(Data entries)
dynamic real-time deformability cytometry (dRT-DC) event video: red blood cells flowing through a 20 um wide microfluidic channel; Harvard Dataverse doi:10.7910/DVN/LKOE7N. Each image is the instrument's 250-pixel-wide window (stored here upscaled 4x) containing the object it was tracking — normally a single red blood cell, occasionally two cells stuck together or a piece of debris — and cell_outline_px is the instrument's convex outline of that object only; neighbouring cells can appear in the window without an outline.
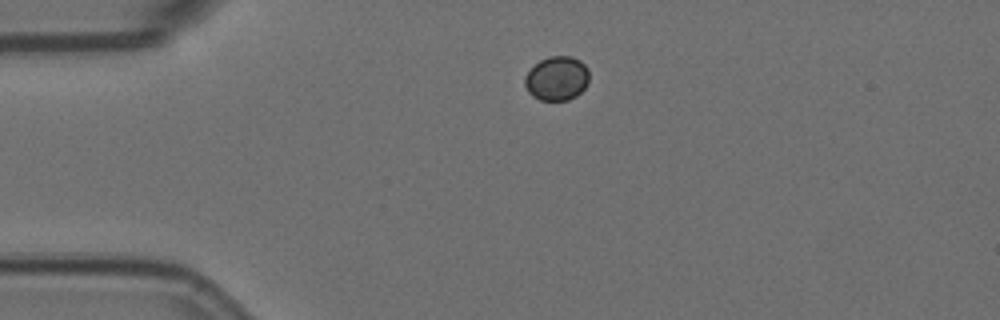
{"species": "Egyptian fruit bat (a non-hibernating species)", "species_latin": "Rousettus aegyptiacus", "temperature_condition": "room temperature", "stored_images_in_passage": 45, "camera_frame_rate_fps": 3000, "um_per_image_px": 0.085, "animal": {"sex": "female"}, "frame": {"image": 1, "passage_image": 1, "time_ms": 0.0, "image_size_px": [1000, 320], "cell_outline_px": [[588, 84], [576, 96], [568, 100], [540, 100], [532, 96], [528, 92], [524, 84], [524, 76], [540, 60], [548, 56], [572, 56], [580, 60], [588, 68]], "centroid_in_image_um": [47.33, 6.66], "position_along_channel_um": 37.7, "area_um2": 16.65}}
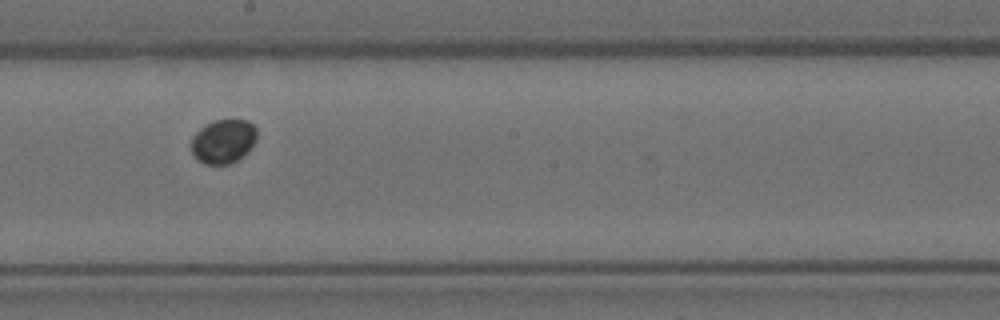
{"frame": {"image": 2, "passage_image": 20, "time_ms": 6.333, "image_size_px": [1000, 320], "cell_outline_px": [[256, 140], [236, 160], [228, 164], [204, 164], [196, 160], [192, 152], [192, 136], [200, 128], [216, 120], [248, 120], [256, 128]], "centroid_in_image_um": [18.94, 12.01], "position_along_channel_um": 229.3, "area_um2": 16.47}}
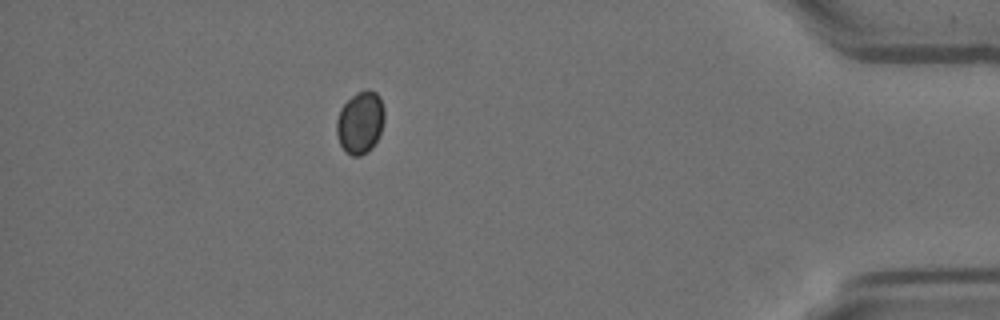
{"frame": {"image": 3, "passage_image": 39, "time_ms": 12.667, "image_size_px": [1000, 320], "cell_outline_px": [[384, 120], [380, 132], [372, 148], [368, 152], [360, 156], [352, 156], [340, 144], [336, 132], [336, 120], [340, 108], [356, 92], [368, 88], [376, 92], [380, 96], [384, 108]], "centroid_in_image_um": [30.62, 10.38], "position_along_channel_um": 404.6, "area_um2": 17.46}}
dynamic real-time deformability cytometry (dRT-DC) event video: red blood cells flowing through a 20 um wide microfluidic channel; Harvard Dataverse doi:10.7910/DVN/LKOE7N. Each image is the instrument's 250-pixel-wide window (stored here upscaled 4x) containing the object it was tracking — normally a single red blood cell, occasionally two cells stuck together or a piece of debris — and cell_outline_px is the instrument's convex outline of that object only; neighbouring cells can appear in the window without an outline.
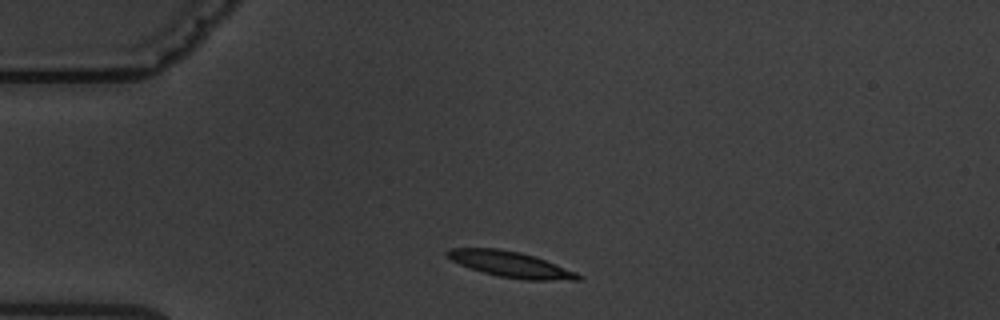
{"species": "common noctule bat (a hibernating species)", "species_latin": "Nyctalus noctula", "temperature_condition": "warm", "stored_images_in_passage": 3, "camera_frame_rate_fps": 3000, "um_per_image_px": 0.085, "animal": {"sex": "male", "body_mass_g": 19.5, "forearm_length_mm": 54.6}, "frame": {"image": 1, "passage_image": 1, "time_ms": 0.0, "image_size_px": [1000, 320], "cell_outline_px": [[584, 276], [580, 280], [524, 280], [500, 276], [484, 272], [460, 264], [452, 260], [444, 252], [448, 248], [500, 248], [520, 252], [556, 264], [576, 272]], "centroid_in_image_um": [43.42, 22.46], "position_along_channel_um": 41.6, "area_um2": 19.42}}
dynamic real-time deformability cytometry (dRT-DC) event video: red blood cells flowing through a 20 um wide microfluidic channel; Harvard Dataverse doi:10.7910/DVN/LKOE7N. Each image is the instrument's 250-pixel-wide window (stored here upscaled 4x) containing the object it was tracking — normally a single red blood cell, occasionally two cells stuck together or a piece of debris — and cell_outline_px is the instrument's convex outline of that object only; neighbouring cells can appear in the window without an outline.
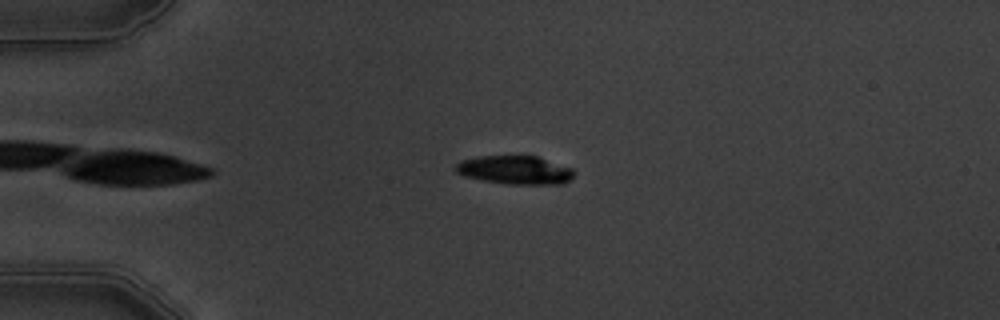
{"species": "common noctule bat (a hibernating species)", "species_latin": "Nyctalus noctula", "temperature_condition": "warm", "stored_images_in_passage": 4, "camera_frame_rate_fps": 3000, "um_per_image_px": 0.085, "animal": {"sex": "male", "body_mass_g": 19.5, "forearm_length_mm": 54.6}, "frame": {"image": 1, "passage_image": 2, "time_ms": 1.0, "image_size_px": [1000, 320], "cell_outline_px": [[576, 172], [564, 184], [504, 184], [464, 176], [456, 172], [452, 168], [460, 160], [480, 156], [536, 156], [572, 168]], "centroid_in_image_um": [43.74, 14.45], "position_along_channel_um": 41.3, "area_um2": 19.71}}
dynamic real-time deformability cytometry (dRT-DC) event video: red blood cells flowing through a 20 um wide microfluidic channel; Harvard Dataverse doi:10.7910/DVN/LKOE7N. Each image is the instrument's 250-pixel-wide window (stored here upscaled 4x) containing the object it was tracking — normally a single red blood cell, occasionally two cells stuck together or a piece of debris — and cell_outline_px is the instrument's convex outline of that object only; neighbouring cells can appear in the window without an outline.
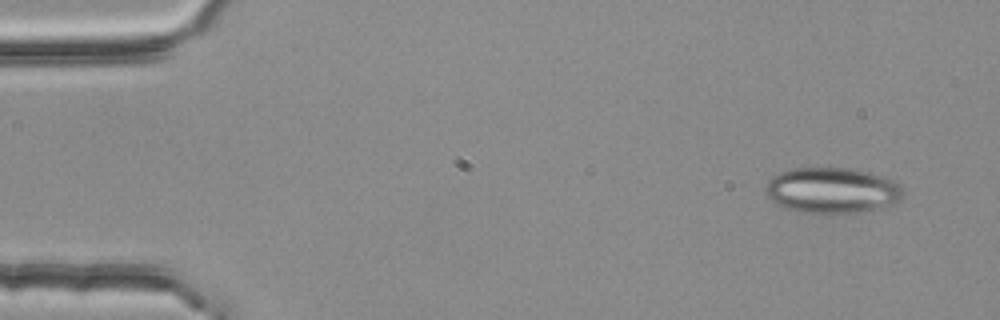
{"species": "common noctule bat (a hibernating species)", "species_latin": "Nyctalus noctula", "temperature_condition": "room temperature", "stored_images_in_passage": 4, "camera_frame_rate_fps": 3000, "um_per_image_px": 0.085, "animal": {"sex": "female", "body_mass_g": 25.1}, "frame": {"image": 1, "passage_image": 1, "time_ms": 0.0, "image_size_px": [1000, 320], "cell_outline_px": [[904, 192], [900, 200], [888, 204], [872, 208], [852, 212], [800, 212], [784, 208], [776, 204], [764, 192], [764, 184], [772, 176], [780, 172], [792, 168], [848, 168], [868, 172], [884, 176], [892, 180]], "centroid_in_image_um": [70.63, 16.15], "position_along_channel_um": 14.4, "area_um2": 36.07}}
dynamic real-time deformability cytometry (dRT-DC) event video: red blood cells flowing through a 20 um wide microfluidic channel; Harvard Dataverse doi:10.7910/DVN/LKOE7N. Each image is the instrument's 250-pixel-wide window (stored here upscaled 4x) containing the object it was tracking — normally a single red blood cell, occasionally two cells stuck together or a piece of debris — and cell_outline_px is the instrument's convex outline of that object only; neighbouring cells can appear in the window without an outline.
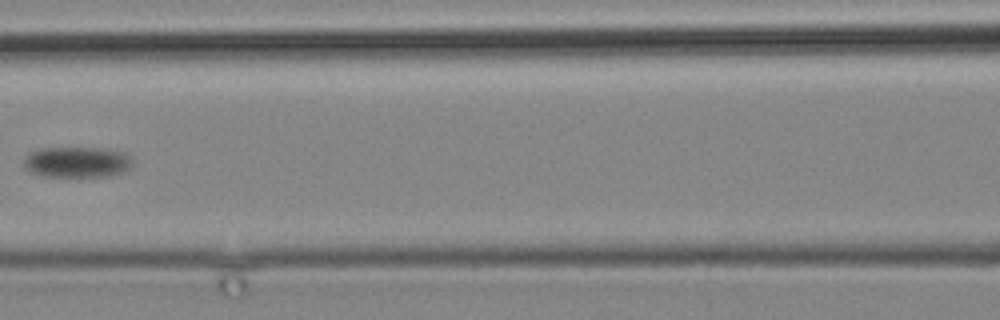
{"species": "common noctule bat (a hibernating species)", "species_latin": "Nyctalus noctula", "temperature_condition": "cold", "stored_images_in_passage": 20, "camera_frame_rate_fps": 3000, "um_per_image_px": 0.085, "animal": {"sex": "male", "body_mass_g": 19.2, "forearm_length_mm": 51.8}, "frame": {"image": 1, "passage_image": 17, "time_ms": 20.333, "image_size_px": [1000, 320], "cell_outline_px": [[132, 168], [124, 172], [112, 176], [40, 176], [24, 168], [24, 156], [40, 148], [104, 148], [124, 152], [132, 156]], "centroid_in_image_um": [6.59, 13.78], "position_along_channel_um": 160.0, "area_um2": 19.77}}
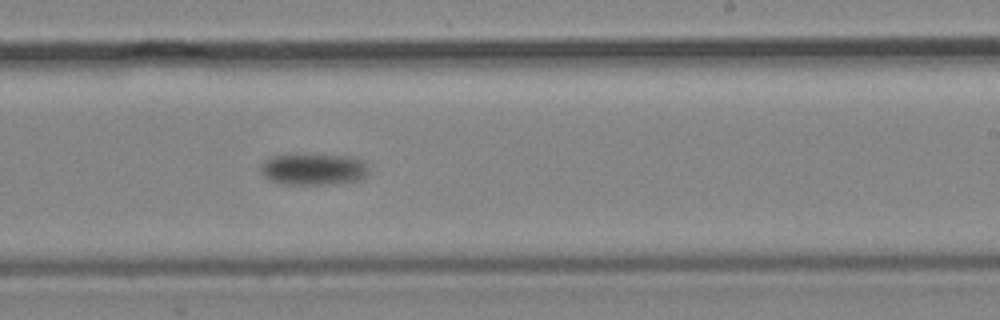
{"frame": {"image": 2, "passage_image": 20, "time_ms": 24.0, "image_size_px": [1000, 320], "cell_outline_px": [[368, 176], [360, 180], [332, 184], [276, 184], [268, 180], [260, 172], [260, 164], [268, 156], [348, 156], [364, 160], [368, 168]], "centroid_in_image_um": [26.63, 14.42], "position_along_channel_um": 262.4, "area_um2": 19.83}}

#### What needs to be done
Leave out the pictures and reproduce the rest of the listing exactly.

#### Task solution
dynamic real-time deformability cytometry (dRT-DC) event video: red blood cells flowing through a 20 um wide microfluidic channel; Harvard Dataverse doi:10.7910/DVN/LKOE7N. Each image is the instrument's 250-pixel-wide window (stored here upscaled 4x) containing the object it was tracking — normally a single red blood cell, occasionally two cells stuck together or a piece of debris — and cell_outline_px is the instrument's convex outline of that object only; neighbouring cells can appear in the window without an outline.
{"species": "Egyptian fruit bat (a non-hibernating species)", "species_latin": "Rousettus aegyptiacus", "temperature_condition": "room temperature", "stored_images_in_passage": 45, "camera_frame_rate_fps": 3000, "um_per_image_px": 0.085, "animal": {"sex": "female"}, "frame": {"image": 1, "passage_image": 1, "time_ms": 0.0, "image_size_px": [1000, 320], "cell_outline_px": [[588, 84], [576, 96], [568, 100], [540, 100], [532, 96], [528, 92], [524, 84], [524, 76], [540, 60], [548, 56], [572, 56], [580, 60], [588, 68]], "centroid_in_image_um": [47.33, 6.66], "position_along_channel_um": 37.7, "area_um2": 16.65}}
{"frame": {"image": 2, "passage_image": 20, "time_ms": 6.333, "image_size_px": [1000, 320], "cell_outline_px": [[256, 140], [236, 160], [228, 164], [204, 164], [196, 160], [192, 152], [192, 136], [200, 128], [216, 120], [248, 120], [256, 128]], "centroid_in_image_um": [18.94, 12.01], "position_along_channel_um": 229.3, "area_um2": 16.47}}
{"frame": {"image": 3, "passage_image": 39, "time_ms": 12.667, "image_size_px": [1000, 320], "cell_outline_px": [[384, 120], [380, 132], [372, 148], [368, 152], [360, 156], [352, 156], [340, 144], [336, 132], [336, 120], [340, 108], [356, 92], [368, 88], [376, 92], [380, 96], [384, 108]], "centroid_in_image_um": [30.62, 10.38], "position_along_channel_um": 404.6, "area_um2": 17.46}}
dynamic real-time deformability cytometry (dRT-DC) event video: red blood cells flowing through a 20 um wide microfluidic channel; Harvard Dataverse doi:10.7910/DVN/LKOE7N. Each image is the instrument's 250-pixel-wide window (stored here upscaled 4x) containing the object it was tracking — normally a single red blood cell, occasionally two cells stuck together or a piece of debris — and cell_outline_px is the instrument's convex outline of that object only; neighbouring cells can appear in the window without an outline.
{"species": "common noctule bat (a hibernating species)", "species_latin": "Nyctalus noctula", "temperature_condition": "warm", "stored_images_in_passage": 3, "camera_frame_rate_fps": 3000, "um_per_image_px": 0.085, "animal": {"sex": "male", "body_mass_g": 19.5, "forearm_length_mm": 54.6}, "frame": {"image": 1, "passage_image": 1, "time_ms": 0.0, "image_size_px": [1000, 320], "cell_outline_px": [[584, 276], [580, 280], [524, 280], [500, 276], [484, 272], [460, 264], [452, 260], [444, 252], [448, 248], [500, 248], [520, 252], [556, 264], [576, 272]], "centroid_in_image_um": [43.42, 22.46], "position_along_channel_um": 41.6, "area_um2": 19.42}}
dynamic real-time deformability cytometry (dRT-DC) event video: red blood cells flowing through a 20 um wide microfluidic channel; Harvard Dataverse doi:10.7910/DVN/LKOE7N. Each image is the instrument's 250-pixel-wide window (stored here upscaled 4x) containing the object it was tracking — normally a single red blood cell, occasionally two cells stuck together or a piece of debris — and cell_outline_px is the instrument's convex outline of that object only; neighbouring cells can appear in the window without an outline.
{"species": "common noctule bat (a hibernating species)", "species_latin": "Nyctalus noctula", "temperature_condition": "warm", "stored_images_in_passage": 4, "camera_frame_rate_fps": 3000, "um_per_image_px": 0.085, "animal": {"sex": "male", "body_mass_g": 19.5, "forearm_length_mm": 54.6}, "frame": {"image": 1, "passage_image": 2, "time_ms": 1.0, "image_size_px": [1000, 320], "cell_outline_px": [[576, 172], [564, 184], [504, 184], [464, 176], [456, 172], [452, 168], [460, 160], [480, 156], [536, 156], [572, 168]], "centroid_in_image_um": [43.74, 14.45], "position_along_channel_um": 41.3, "area_um2": 19.71}}
dynamic real-time deformability cytometry (dRT-DC) event video: red blood cells flowing through a 20 um wide microfluidic channel; Harvard Dataverse doi:10.7910/DVN/LKOE7N. Each image is the instrument's 250-pixel-wide window (stored here upscaled 4x) containing the object it was tracking — normally a single red blood cell, occasionally two cells stuck together or a piece of debris — and cell_outline_px is the instrument's convex outline of that object only; neighbouring cells can appear in the window without an outline.
{"species": "common noctule bat (a hibernating species)", "species_latin": "Nyctalus noctula", "temperature_condition": "room temperature", "stored_images_in_passage": 4, "camera_frame_rate_fps": 3000, "um_per_image_px": 0.085, "animal": {"sex": "female", "body_mass_g": 25.1}, "frame": {"image": 1, "passage_image": 1, "time_ms": 0.0, "image_size_px": [1000, 320], "cell_outline_px": [[904, 192], [900, 200], [888, 204], [872, 208], [852, 212], [800, 212], [784, 208], [776, 204], [764, 192], [764, 184], [772, 176], [780, 172], [792, 168], [848, 168], [868, 172], [884, 176], [892, 180]], "centroid_in_image_um": [70.63, 16.15], "position_along_channel_um": 14.4, "area_um2": 36.07}}
dynamic real-time deformability cytometry (dRT-DC) event video: red blood cells flowing through a 20 um wide microfluidic channel; Harvard Dataverse doi:10.7910/DVN/LKOE7N. Each image is the instrument's 250-pixel-wide window (stored here upscaled 4x) containing the object it was tracking — normally a single red blood cell, occasionally two cells stuck together or a piece of debris — and cell_outline_px is the instrument's convex outline of that object only; neighbouring cells can appear in the window without an outline.
{"species": "common noctule bat (a hibernating species)", "species_latin": "Nyctalus noctula", "temperature_condition": "cold", "stored_images_in_passage": 20, "camera_frame_rate_fps": 3000, "um_per_image_px": 0.085, "animal": {"sex": "male", "body_mass_g": 19.2, "forearm_length_mm": 51.8}, "frame": {"image": 1, "passage_image": 17, "time_ms": 20.333, "image_size_px": [1000, 320], "cell_outline_px": [[132, 168], [124, 172], [112, 176], [40, 176], [24, 168], [24, 156], [40, 148], [104, 148], [124, 152], [132, 156]], "centroid_in_image_um": [6.59, 13.78], "position_along_channel_um": 160.0, "area_um2": 19.77}}
{"frame": {"image": 2, "passage_image": 20, "time_ms": 24.0, "image_size_px": [1000, 320], "cell_outline_px": [[368, 176], [360, 180], [332, 184], [276, 184], [268, 180], [260, 172], [260, 164], [268, 156], [348, 156], [364, 160], [368, 168]], "centroid_in_image_um": [26.63, 14.42], "position_along_channel_um": 262.4, "area_um2": 19.83}}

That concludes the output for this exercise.